> [What needs to be done] In the entries that follow, find every line containing "области" and copy it.

> [Data in this exercise]
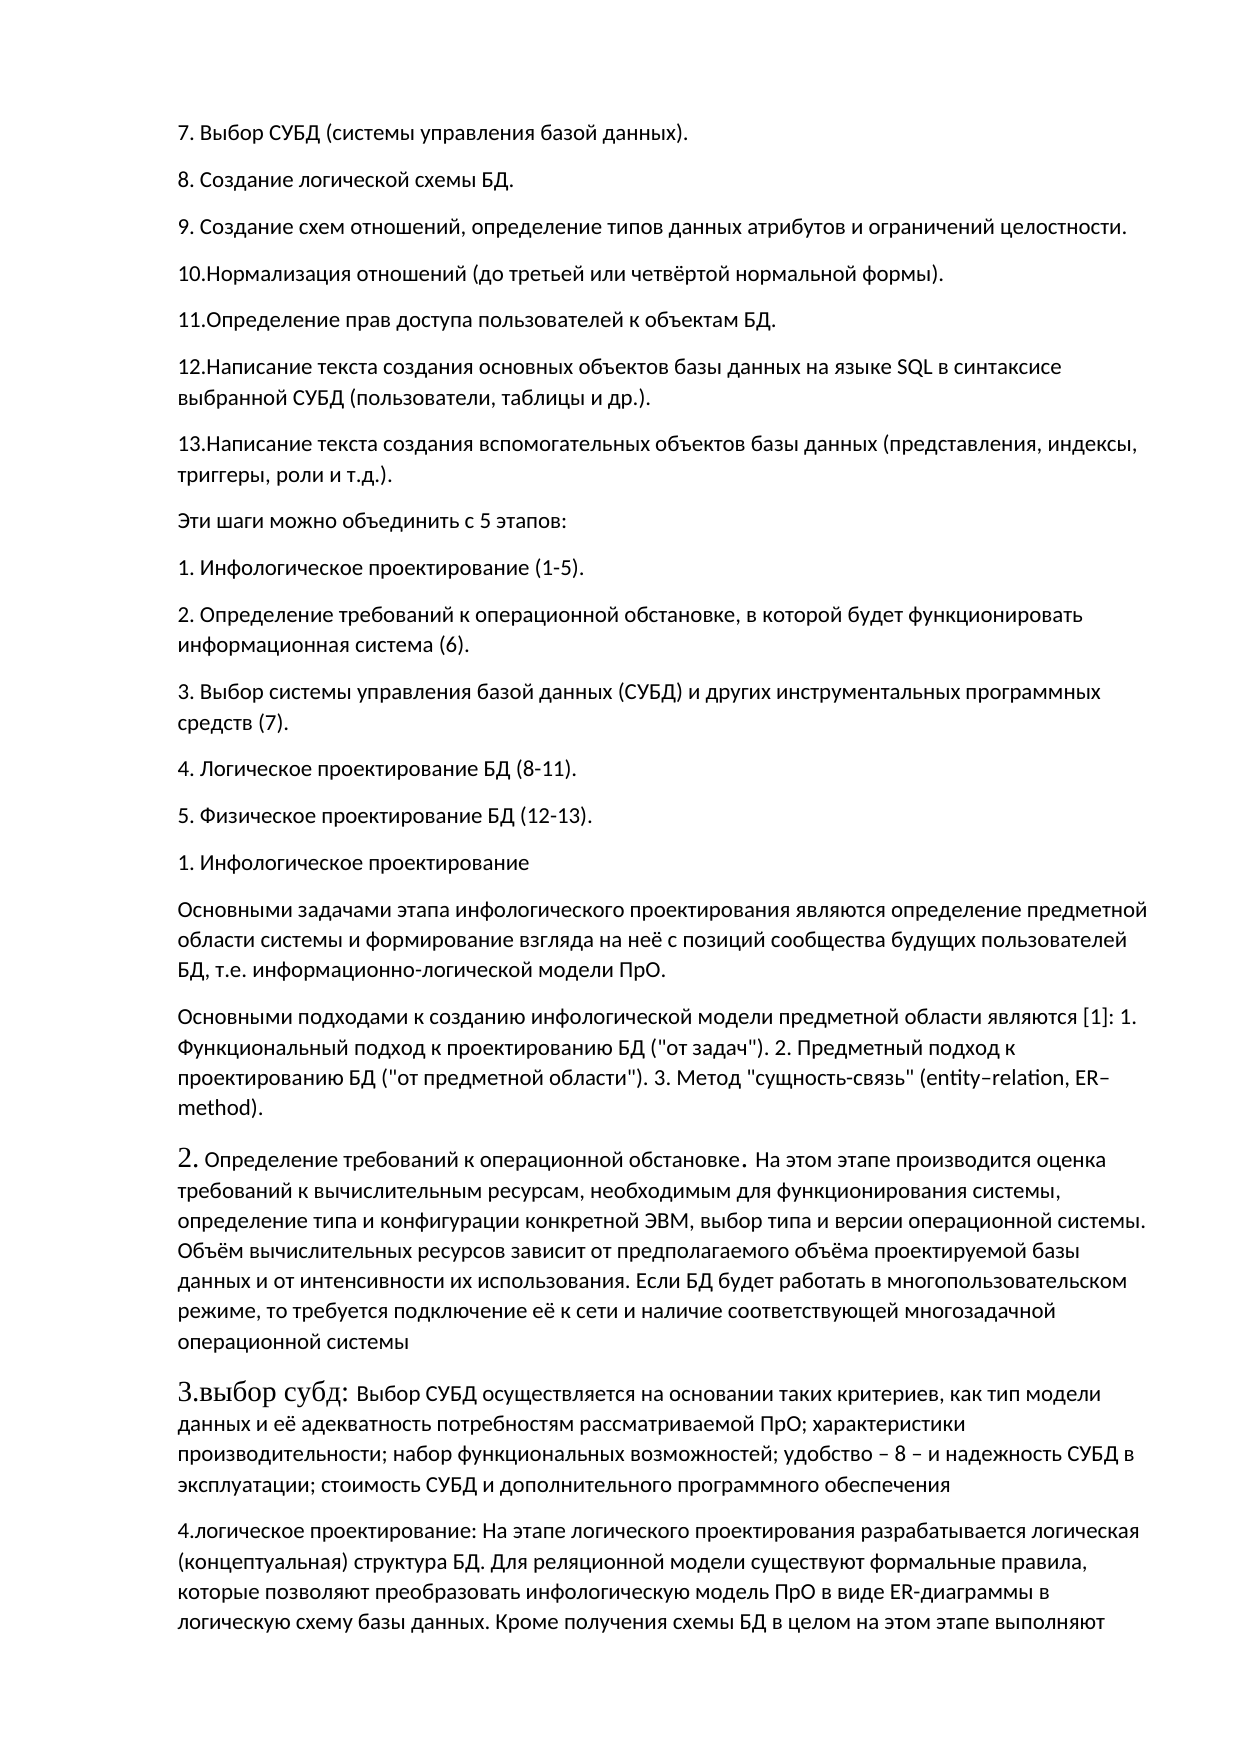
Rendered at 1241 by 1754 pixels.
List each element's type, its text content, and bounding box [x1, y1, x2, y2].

text 3. Выбор системы управления базой данных (СУБД) и других инструментальных программных средств (7). [177, 677, 1152, 736]
text 1. Инфологическое проектирование [177, 848, 1152, 876]
text 7. Выбор СУБД (системы управления базой данных). [177, 118, 1152, 146]
text 5. Физическое проектирование БД (12-13). [177, 801, 1152, 829]
text 12.Написание текста создания основных объектов базы данных на языке SQL в синтаксисе выбранной СУБД (пользователи, таблицы и др.). [177, 352, 1152, 411]
text 11.Определение прав доступа пользователей к объектам БД. [177, 306, 1152, 334]
text Основными подходами к созданию инфологической модели предметной области являются [1]: 1. Функциональный подход к проектированию БД ("от задач"). 2. Предметный подход к проектированию БД ("от предметной области"). 3. Метод "сущность-связь" (entity–relation, ER–method). [177, 1002, 1152, 1121]
text 8. Создание логической схемы БД. [177, 165, 1152, 193]
text 2. Определение требований к операционной обстановке. На этом этапе производится оценка требований к вычислительным ресурсам, необходимым для функционирования системы, определение типа и конфигурации конкретной ЭВМ, выбор типа и версии операционной системы. Объём вычислительных ресурсов зависит от предполагаемого объёма проектируемой базы данных и от интенсивности их использования. Если БД будет работать в многопользовательском режиме, то требуется подключение её к сети и наличие соответствующей многозадачной операционной системы [177, 1140, 1152, 1355]
text Основными задачами этапа инфологического проектирования являются определение предметной области системы и формирование взгляда на неё с позиций сообщества будущих пользователей БД, т.е. информационно-логической модели ПрО. [177, 895, 1152, 984]
text 2. Определение требований к операционной обстановке, в которой будет функционировать информационная система (6). [177, 600, 1152, 659]
text 3.выбор субд: Выбор СУБД осуществляется на основании таких критериев, как тип модели данных и её адекватность потребностям рассматриваемой ПрО; характеристики производительности; набор функциональных возможностей; удобство – 8 – и надежность СУБД в эксплуатации; стоимость СУБД и дополнительного программного обеспечения [177, 1374, 1152, 1498]
text 1. Инфологическое проектирование (1-5). [177, 553, 1152, 582]
text 13.Написание текста создания вспомогательных объектов базы данных (представления, индексы, триггеры, роли и т.д.). [177, 429, 1152, 488]
text 10.Нормализация отношений (до третьей или четвёртой нормальной формы). [177, 259, 1152, 287]
text Эти шаги можно объединить с 5 этапов: [177, 507, 1152, 535]
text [177, 1517, 1152, 1635]
text 9. Создание схем отношений, определение типов данных атрибутов и ограничений целостности. [177, 212, 1152, 240]
text 4. Логическое проектирование БД (8-11). [177, 754, 1152, 783]
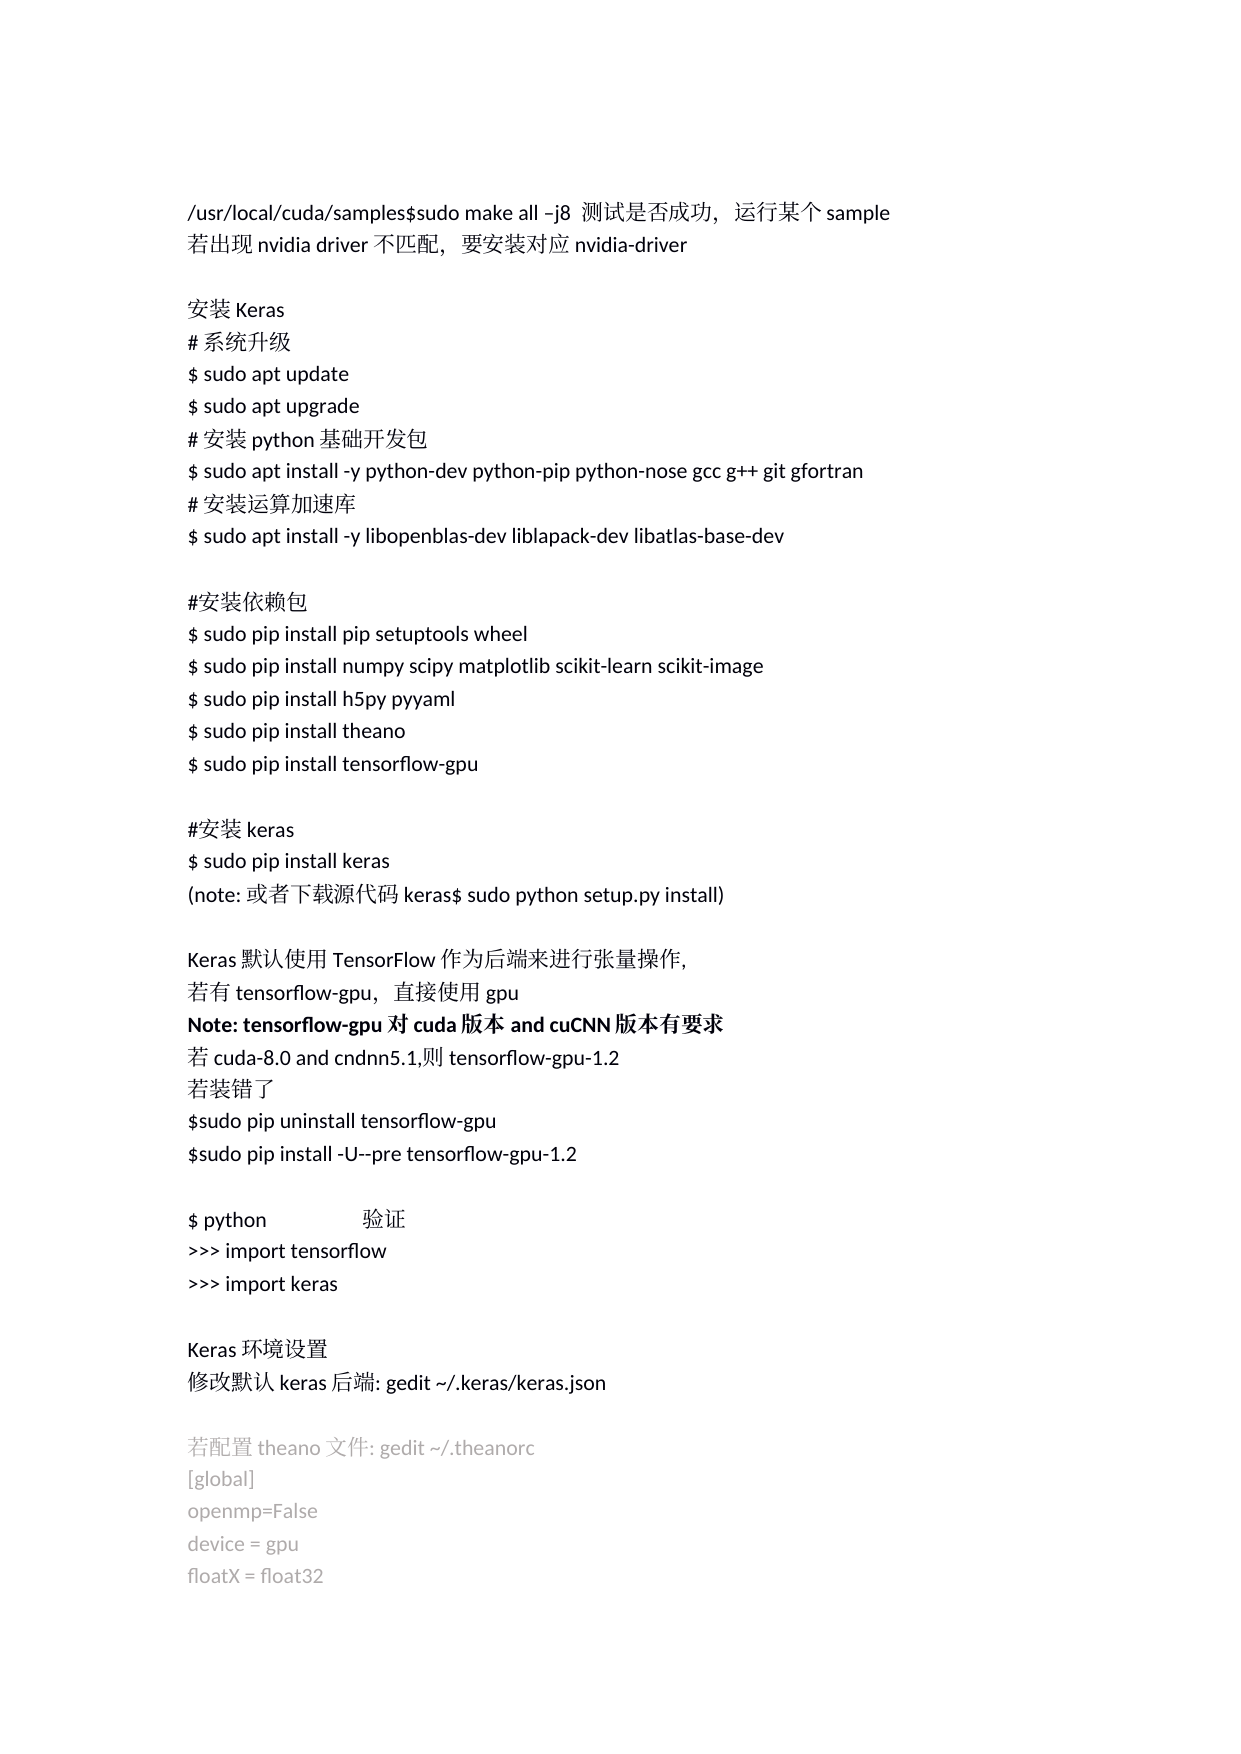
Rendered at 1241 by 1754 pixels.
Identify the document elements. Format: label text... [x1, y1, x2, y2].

> [Exercise result]
text Основными подходами к созданию инфологической модели предметной области являются [1]: 1. Функциональный подход к проектированию БД ("от задач"). 2. Предметный подход к проектированию БД ("от предметной области"). 3. Метод "сущность-связь" (entity–relation, ER–method). [177, 1002, 1152, 1121]
text Основными задачами этапа инфологического проектирования являются определение предметной области системы и формирование взгляда на неё с позиций сообщества будущих пользователей БД, т.е. информационно-логической модели ПрО. [177, 895, 1152, 984]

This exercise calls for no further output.